Entrepreneur
goes the Distance - and more Interactive Marketing Leaders
March 15, 1999
BY MICHAEL KRAUSS
This is one of an ongoing series of articles on interactive marketing
leaders who are doing things other marketers could learn from.
They are not yet household names. The executives we profile are
laboring in the trenches today and will be in the headlines tomorrow.
They're the emerging leaders of an emerging marketing discipline.
Name,
rank and serial number: Douglas Spink, 27, entrepreneur,
vice president of marketing, G.I. Joe's Inc., Wilsonville, Ore.
Latest
Accomplishment: In September, sold his start-up, Timberline
Direct of Hillsboro, Ore., to sports retailer G.I. Joe's, Inc.
CV:
B.A. in cultural anthropology, Reed College; M.B.A., University
of Chicago. Stints at Boston Consulting Group and direct marketing
consultancies Tessera Enterprise Systems and Ideon Group. Started
Timberline in 1996 with endurance sports nutrition Web site, Athletica.com.
Added specialty catalogs for snowboarders (Gravitygames) and duck
hunters (Tidewater Specialties). Sold out with an ROI 28 times
the initial investment in less than two years.
Why
he sold: Wants to focus on brands and marketing. Didn't
want to focus on raising capital and taking the company public.
Mantra:
"God is in the details."
Puts
academic theory into practice: Disagrees with "rational
man" theory of economic behavior. Understands Porter's five
forces but builds businesses based on social scientists like Durkheim
and Weber. "We contextualize our world through a system of
meanings and relationships, systems of social reciprocity, (and)
that's what branding is all about."
Entrepreneurial
advice: "Throw a lot of passion at the wall and
see what sticks. In the early days there's more passion than revenue.
Over time the revenue starts to backfill the passion."
Should
you be an entrepreneur?: "Don't play the game, unless
you're willing to pay the price. You burn the candle at both ends,
and there are a couple of flames at various points in the middle.
If it were easy, everyone would do it."Don't think of it
as glamorous. I spend my days arguing with vendors about payment
terms trying to clear up bad invoices. (But) in corporate life,
passion is a disincentive.
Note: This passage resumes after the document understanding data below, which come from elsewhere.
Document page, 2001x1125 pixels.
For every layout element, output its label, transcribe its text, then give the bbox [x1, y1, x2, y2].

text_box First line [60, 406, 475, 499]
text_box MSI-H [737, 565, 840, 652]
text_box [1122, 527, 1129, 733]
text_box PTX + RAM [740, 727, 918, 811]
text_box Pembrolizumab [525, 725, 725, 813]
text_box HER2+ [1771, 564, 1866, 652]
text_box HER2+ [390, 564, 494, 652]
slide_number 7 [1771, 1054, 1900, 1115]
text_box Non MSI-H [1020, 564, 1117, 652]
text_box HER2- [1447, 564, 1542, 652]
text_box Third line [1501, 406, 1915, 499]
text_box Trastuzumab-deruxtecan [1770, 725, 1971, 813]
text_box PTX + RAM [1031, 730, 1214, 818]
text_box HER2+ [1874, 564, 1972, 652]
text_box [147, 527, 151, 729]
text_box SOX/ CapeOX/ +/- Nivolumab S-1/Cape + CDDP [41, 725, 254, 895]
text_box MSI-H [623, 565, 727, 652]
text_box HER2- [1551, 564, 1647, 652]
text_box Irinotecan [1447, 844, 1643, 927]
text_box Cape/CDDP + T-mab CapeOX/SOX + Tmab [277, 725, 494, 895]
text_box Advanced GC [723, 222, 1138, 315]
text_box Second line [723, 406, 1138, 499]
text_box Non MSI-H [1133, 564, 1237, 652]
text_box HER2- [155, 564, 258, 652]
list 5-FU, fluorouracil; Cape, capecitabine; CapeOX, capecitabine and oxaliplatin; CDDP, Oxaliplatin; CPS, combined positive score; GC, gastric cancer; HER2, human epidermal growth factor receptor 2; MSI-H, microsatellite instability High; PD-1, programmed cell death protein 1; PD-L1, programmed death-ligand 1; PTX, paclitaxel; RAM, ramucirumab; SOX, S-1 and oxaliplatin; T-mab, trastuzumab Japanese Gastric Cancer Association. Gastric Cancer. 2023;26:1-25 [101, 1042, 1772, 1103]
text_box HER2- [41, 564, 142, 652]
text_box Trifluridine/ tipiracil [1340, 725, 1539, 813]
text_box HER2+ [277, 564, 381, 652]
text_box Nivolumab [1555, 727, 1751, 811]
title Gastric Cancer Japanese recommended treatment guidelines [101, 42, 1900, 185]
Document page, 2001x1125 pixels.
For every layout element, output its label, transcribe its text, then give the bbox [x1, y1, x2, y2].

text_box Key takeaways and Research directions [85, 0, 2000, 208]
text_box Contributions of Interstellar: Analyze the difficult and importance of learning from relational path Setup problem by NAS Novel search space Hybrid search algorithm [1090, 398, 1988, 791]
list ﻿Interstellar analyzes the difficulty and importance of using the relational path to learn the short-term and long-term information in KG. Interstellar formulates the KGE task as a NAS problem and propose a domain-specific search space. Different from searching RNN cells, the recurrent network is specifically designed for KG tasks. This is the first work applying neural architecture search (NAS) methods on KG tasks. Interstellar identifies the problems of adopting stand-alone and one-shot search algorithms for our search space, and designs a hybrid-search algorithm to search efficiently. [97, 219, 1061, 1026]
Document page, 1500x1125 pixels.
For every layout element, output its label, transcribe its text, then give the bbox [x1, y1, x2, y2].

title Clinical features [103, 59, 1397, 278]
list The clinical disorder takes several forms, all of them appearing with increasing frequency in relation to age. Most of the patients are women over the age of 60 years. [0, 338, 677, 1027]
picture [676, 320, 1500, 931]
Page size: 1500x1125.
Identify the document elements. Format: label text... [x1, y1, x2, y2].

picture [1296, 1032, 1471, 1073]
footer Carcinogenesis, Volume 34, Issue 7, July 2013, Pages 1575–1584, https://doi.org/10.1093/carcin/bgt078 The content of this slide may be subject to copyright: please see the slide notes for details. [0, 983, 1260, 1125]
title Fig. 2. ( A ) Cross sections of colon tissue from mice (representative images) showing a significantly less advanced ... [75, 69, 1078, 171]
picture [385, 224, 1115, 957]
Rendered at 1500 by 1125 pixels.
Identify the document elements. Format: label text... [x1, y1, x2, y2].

As an entrepreneur, if you don't have
passion, you shouldn't be doing it.
"It's
not about the latest email technology. It's not about servers.
It's not about bits and bytes at all. It's about the practicalities
of running the business."
In
his spare time: Ultra-marathon running (distances over
26.2 miles), rock climbing, kick boxing, Jiu Jitsu and horseback
riding. Breeds champion golden retrievers. Starting his J.D. degree
in the fall. Thinking about finishing his Ph.D. in cultural anthropology.
Regrets:
"There are only 24 hours in a day and you have to sleep at
least six of them."
Michael Krauss
is a partner with Diamond Technology Partners in Chicago.